Celebrate All Hallow's Eve Irish style.

Night Of The Living Celts 

WHEN THE IRISH Famine refugees started flooding the U.S. in the middle of the 19th century, they brought with them traits that their new countrymen found extremely annoying--things like poverty, Roman Catholicism and a peculiar habit of making merry and roaming the streets on the night of October 31.

Nowadays, Halloween is as American as pumpkin pie, its arrival in America on the waves of Irish immigration all but forgotten. But the holiday started life as Samhain (pronounced "sow-in"), a Celtic harvest feast celebrated by the pre-Christian Irish. The six-day festival of Samhain was our Halloween, Thanksgiving and New Year's all rolled into one. It was a time of thanksgiving, but it could also be dangerous. Summer's life was giving way to winter's death, and the spirits of the dead came abroad among the living.

The Old Pueblo's own Emerald Isle Society offers Tucsonans an opportunity to make like ancient Celts at A Celtic New Year in Tir na nog. At the Friday-night party at the Doubletree Hotel, Irish-Arizonans and wannabes, costumed as ancient Celtic gods and goddesses, will dance and sing to the traditional music of Clare Voyants, an Irish band resident in Phoenix. The ceili, or Irish dance, will be led by the physician Rosemary Browne, a local Irish dance instructor who will teach stalwarts all the step-dancing and jigs they need to know. Wandering magicians and poets will work their arts among the crowd. The dinner menu promises Irish autumnal fare, which inside sources predict will be corned beef and cabbage.

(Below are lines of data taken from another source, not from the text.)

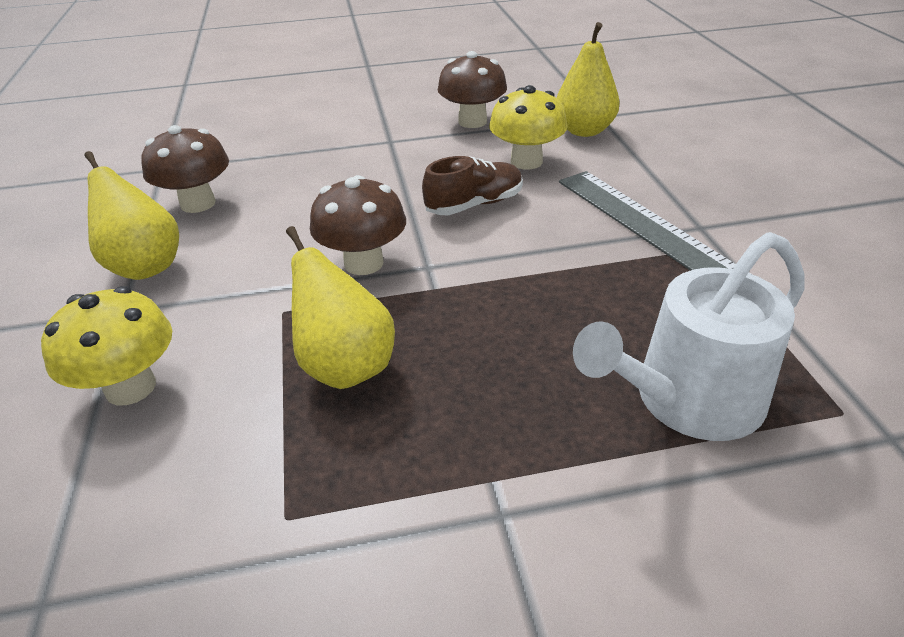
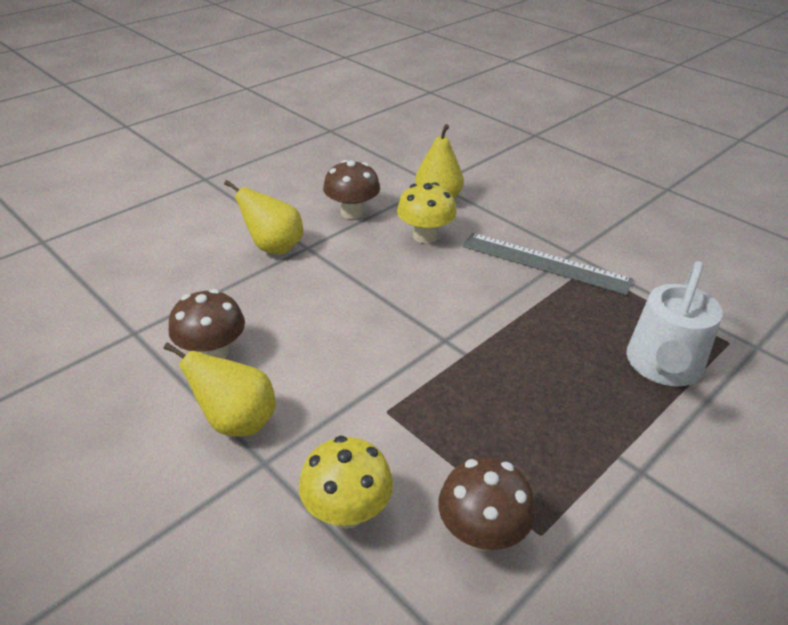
camera: 35 degrees left, 0 degrees up
yellow pear [286,226,395,389] -> yellow pear moved to [224,180,303,254]
brown mushroom [310,175,406,275] -> brown mushroom moved to [438,457,535,551]
brown shoe [422,156,523,215] -> none

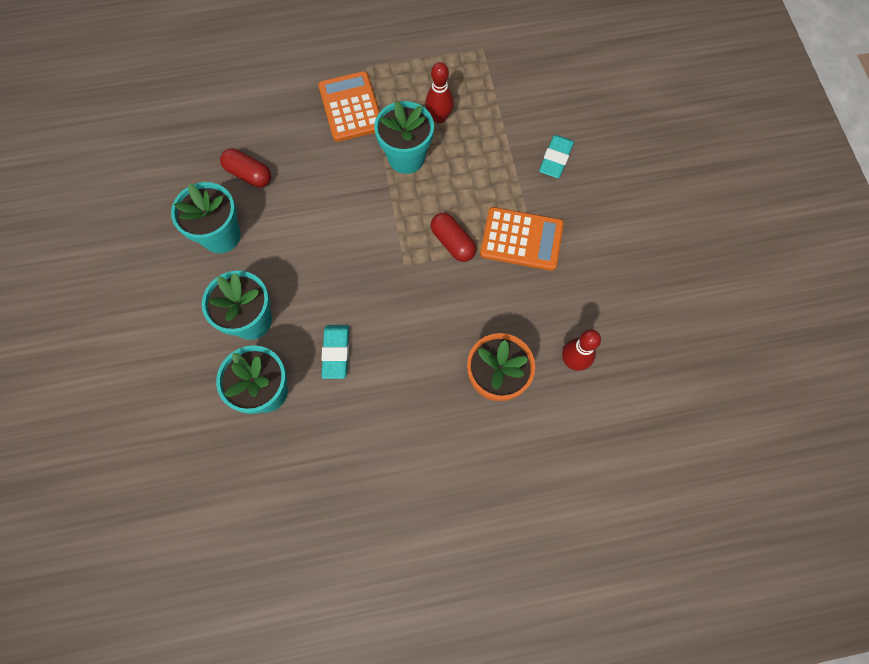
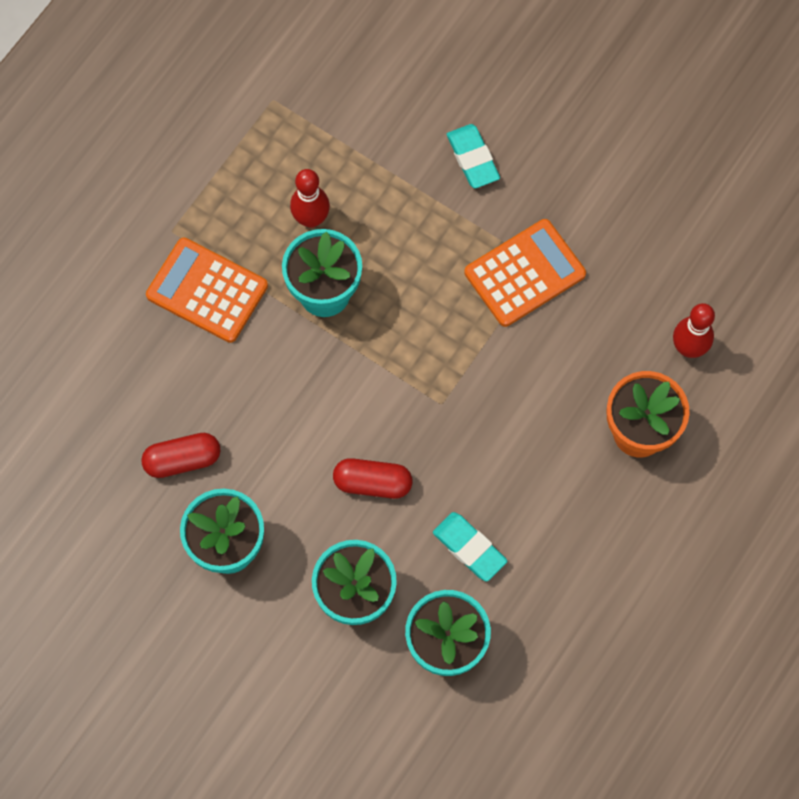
camera: 45 degrees left, 0 degrees up
red capsule [430,213,476,262] -> red capsule moved to [333,458,413,499]

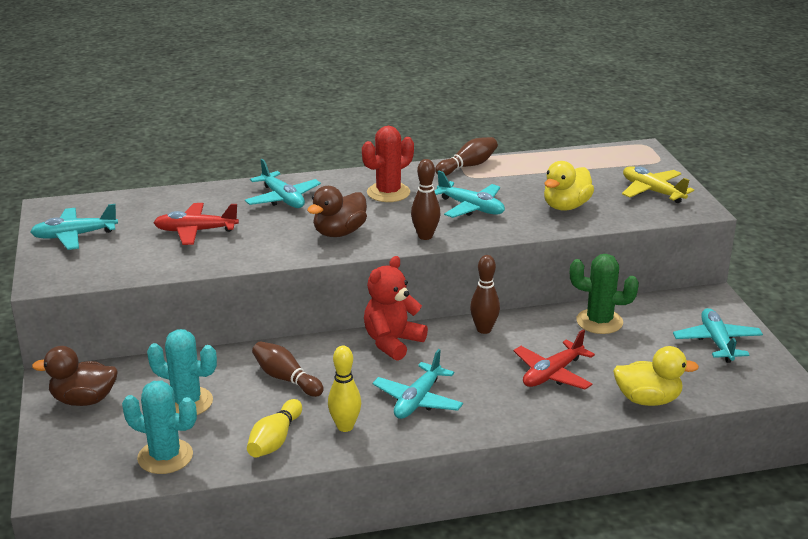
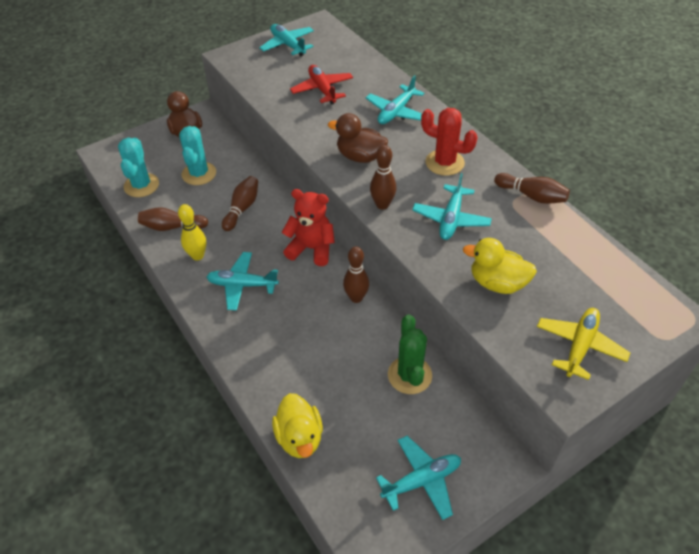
camera: 70 degrees right, 20 degrees up
yellow bowling pin [247,399,302,458] -> brown bowling pin [138,207,208,231]
red plane [513,329,595,390] -> none

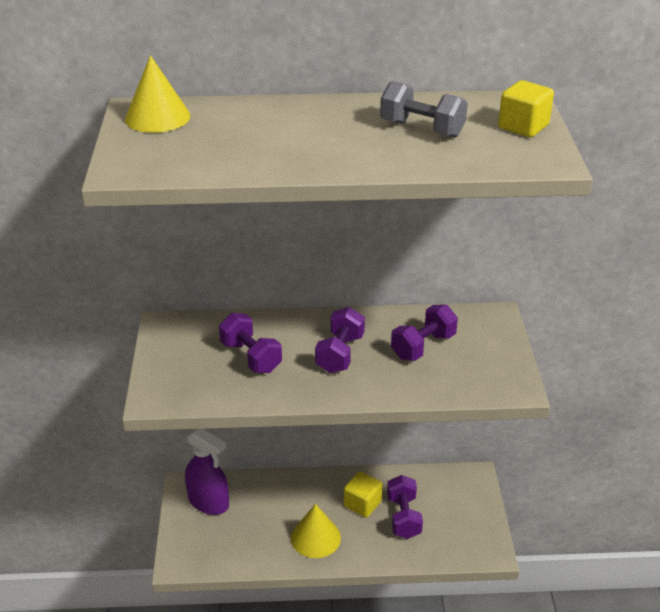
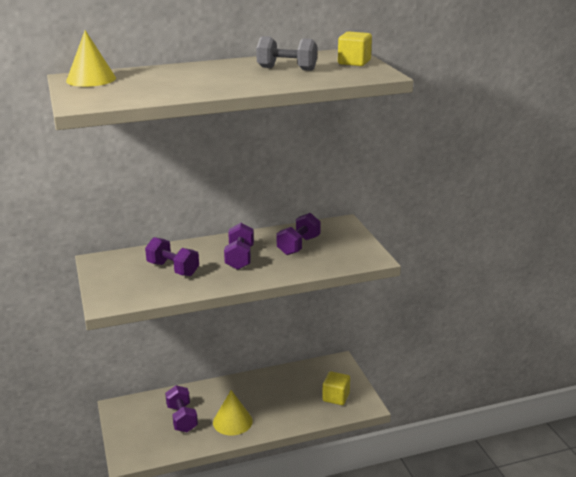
camera: 15 degrees left, 10 degrees down
purple spray bottle [185,429,229,515] -> none
yellow cube [344,471,382,518] -> yellow cube moved to [322,371,350,405]
purple dumbbell [387,475,423,539] -> purple dumbbell moved to [165,385,198,432]

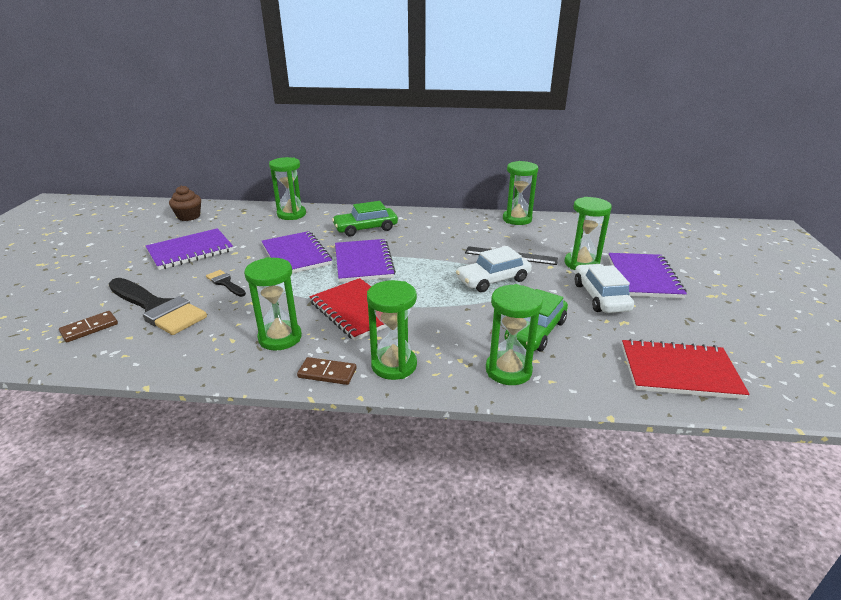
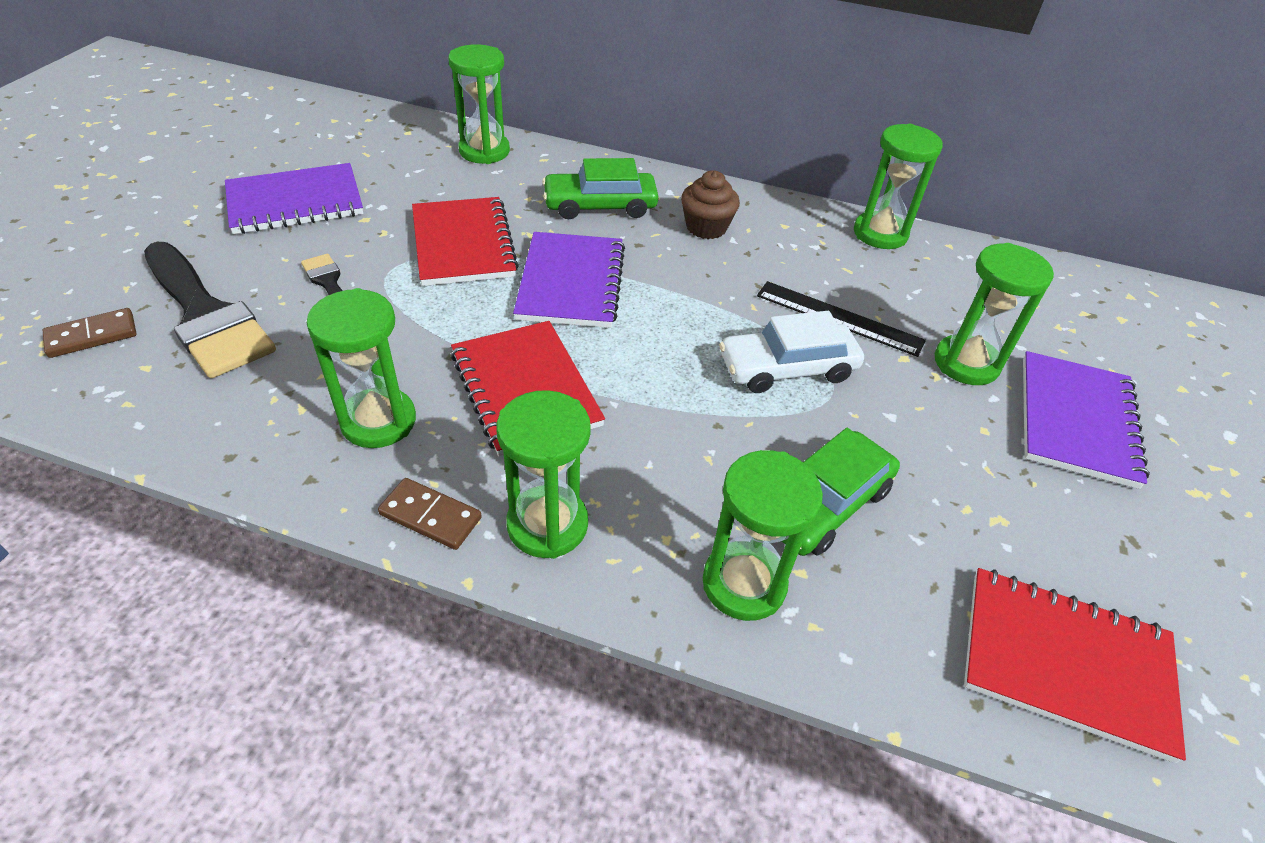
camera: 10 degrees right, 15 degrees up
brown cupcake [169,185,201,221] -> brown cupcake moved to [681,170,740,239]
purple notebook [261,231,332,273] -> red notebook [412,197,519,286]
white car [575,264,634,313] -> none

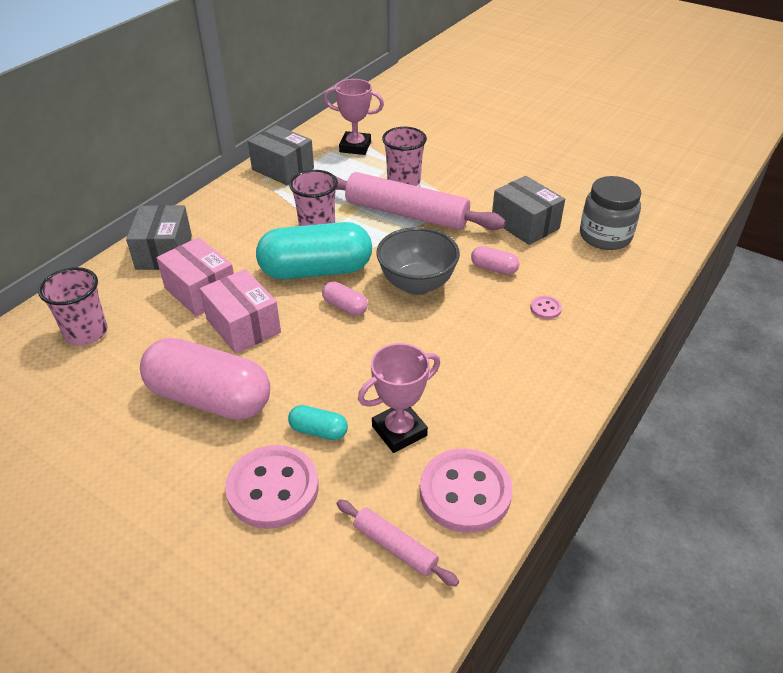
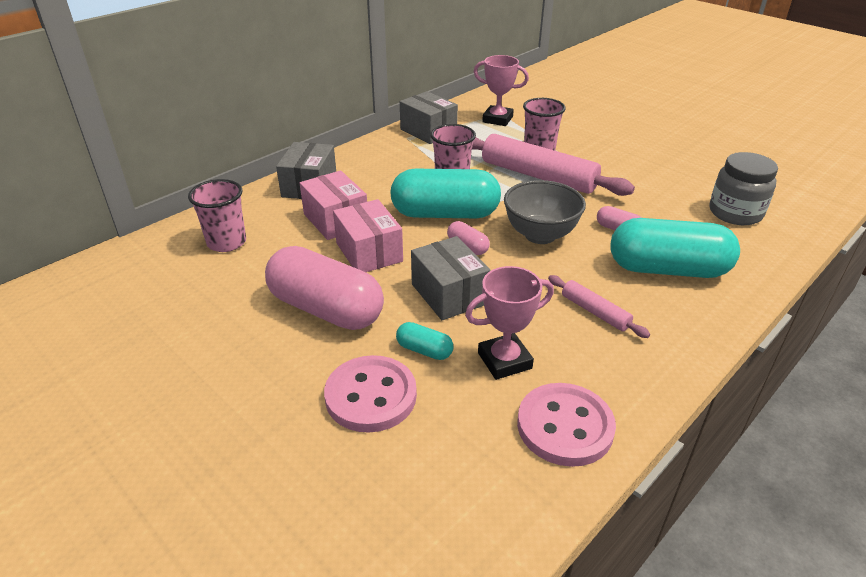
camera: 10 degrees right, 5 degrees down
pink rolling pin [337,499,459,586] -> pink rolling pin moved to [548,275,650,338]
grey box [492,176,565,245] -> grey box moved to [411,236,491,320]
pink button [530,296,562,319] -> turquoise capsule [610,218,740,278]

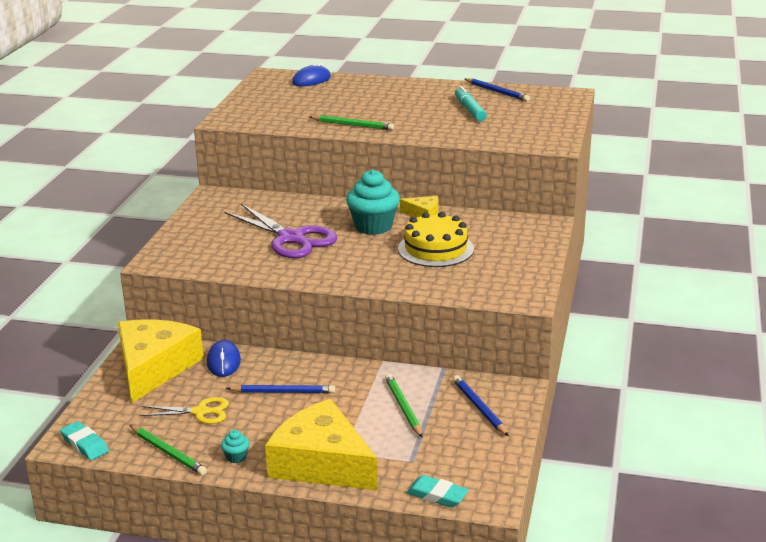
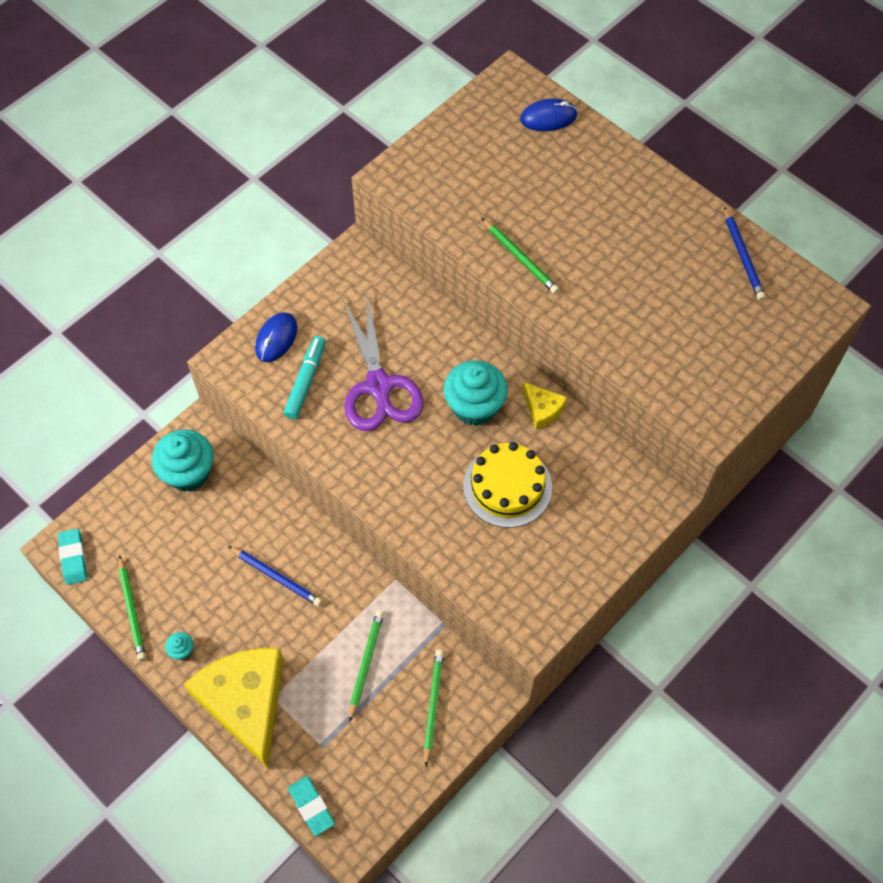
camera: 30 degrees right, 35 degrees up
yellow cheese [118,319,204,403] -> turquoise cupcake [152,430,214,492]
yellow scissors [140,397,229,424] -> none
blue mouse [207,340,241,377] -> blue mouse moved to [255,312,297,362]
blue pencil [453,375,509,437] -> green pencil [424,650,444,767]
turquoise marker [455,86,487,121] -> turquoise marker moved to [284,336,326,419]

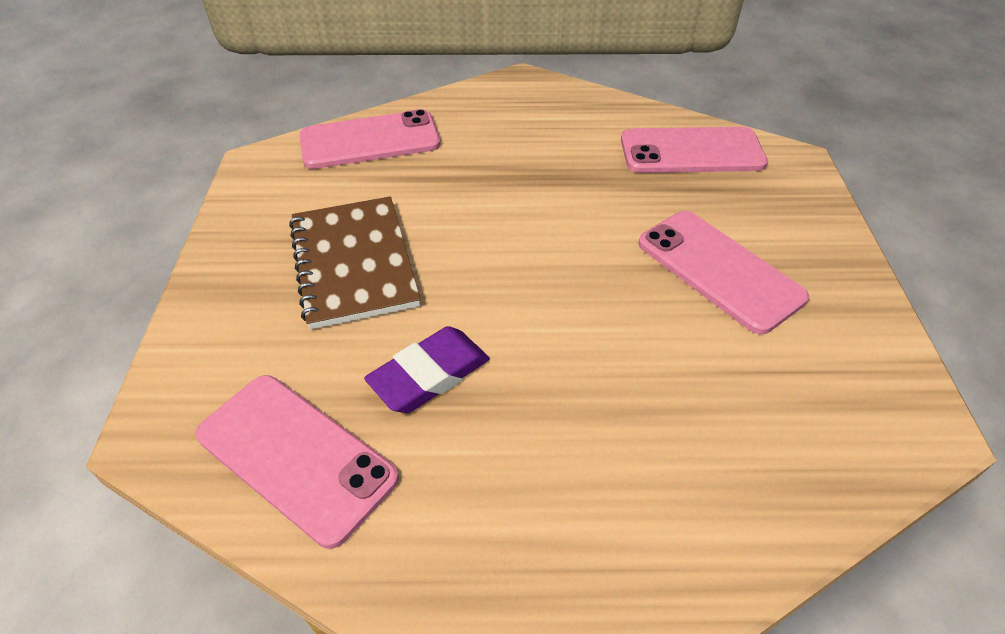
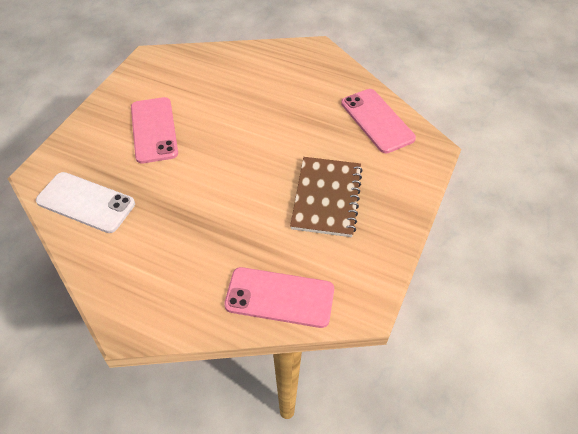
camera: 155 degrees left, 5 degrees up
purple eraser [364,326,489,413] -> none
pink phone [621,127,768,173] -> white phone [36,172,135,233]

Tir na nog in Gaelic mythology was a sort of Land of the Forever Young. The mortal Oisin, son of the hero Finn McCool, was lured there by a beautiful fairy princess. When Oisin returned to earth, thinking a short time had passed, he found instead that 300 years had gone by.

Anyone from the present day who'd like to sample the wonders of Tir na nog should make reservations as soon as possible by calling Tim Prendiville at 740-0000 or Sharon Danaher Henry at 885-8498. Tickets cost $35. A no-host bar opens at 6 p.m at the Doubletree Hotel, 445 S. Alvernon Way, with dinner and dancing from 7 p.m. to midnight. Profits from ticket sales and a raffle will benefit AMISA's Heart to Heart program and Project YES.